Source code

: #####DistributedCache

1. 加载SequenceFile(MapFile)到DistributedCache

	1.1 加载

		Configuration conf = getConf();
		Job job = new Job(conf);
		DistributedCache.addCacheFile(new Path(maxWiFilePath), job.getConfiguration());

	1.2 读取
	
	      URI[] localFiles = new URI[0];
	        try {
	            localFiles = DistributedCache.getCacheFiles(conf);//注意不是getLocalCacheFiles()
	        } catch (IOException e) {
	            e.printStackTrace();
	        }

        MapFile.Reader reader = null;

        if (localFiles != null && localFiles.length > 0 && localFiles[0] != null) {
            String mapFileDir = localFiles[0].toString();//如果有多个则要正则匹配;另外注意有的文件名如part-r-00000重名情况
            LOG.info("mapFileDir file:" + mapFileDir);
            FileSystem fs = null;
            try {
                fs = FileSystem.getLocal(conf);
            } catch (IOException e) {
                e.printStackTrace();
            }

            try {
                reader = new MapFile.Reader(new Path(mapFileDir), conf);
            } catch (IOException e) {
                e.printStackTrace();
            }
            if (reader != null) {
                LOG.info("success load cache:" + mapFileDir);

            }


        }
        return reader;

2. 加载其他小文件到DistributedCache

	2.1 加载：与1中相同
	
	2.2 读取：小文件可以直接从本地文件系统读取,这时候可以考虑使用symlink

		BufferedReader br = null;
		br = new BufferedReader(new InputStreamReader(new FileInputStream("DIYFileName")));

◆ Problem to solve ◆
Nothing is to be left out when the listing is copied, and every line must match exactly.

◆ Exercise result ◆
Source code

: #####DistributedCache

1. 加载SequenceFile(MapFile)到DistributedCache

	1.1 加载

		Configuration conf = getConf();
		Job job = new Job(conf);
		DistributedCache.addCacheFile(new Path(maxWiFilePath), job.getConfiguration());

	1.2 读取
	
	      URI[] localFiles = new URI[0];
	        try {
	            localFiles = DistributedCache.getCacheFiles(conf);//注意不是getLocalCacheFiles()
	        } catch (IOException e) {
	            e.printStackTrace();
	        }

        MapFile.Reader reader = null;

        if (localFiles != null && localFiles.length > 0 && localFiles[0] != null) {
            String mapFileDir = localFiles[0].toString();//如果有多个则要正则匹配;另外注意有的文件名如part-r-00000重名情况
            LOG.info("mapFileDir file:" + mapFileDir);
            FileSystem fs = null;
            try {
                fs = FileSystem.getLocal(conf);
            } catch (IOException e) {
                e.printStackTrace();
            }

            try {
                reader = new MapFile.Reader(new Path(mapFileDir), conf);
            } catch (IOException e) {
                e.printStackTrace();
            }
            if (reader != null) {
                LOG.info("success load cache:" + mapFileDir);

            }


        }
        return reader;

2. 加载其他小文件到DistributedCache

	2.1 加载：与1中相同
	
	2.2 读取：小文件可以直接从本地文件系统读取,这时候可以考虑使用symlink

		BufferedReader br = null;
		br = new BufferedReader(new InputStreamReader(new FileInputStream("DIYFileName")));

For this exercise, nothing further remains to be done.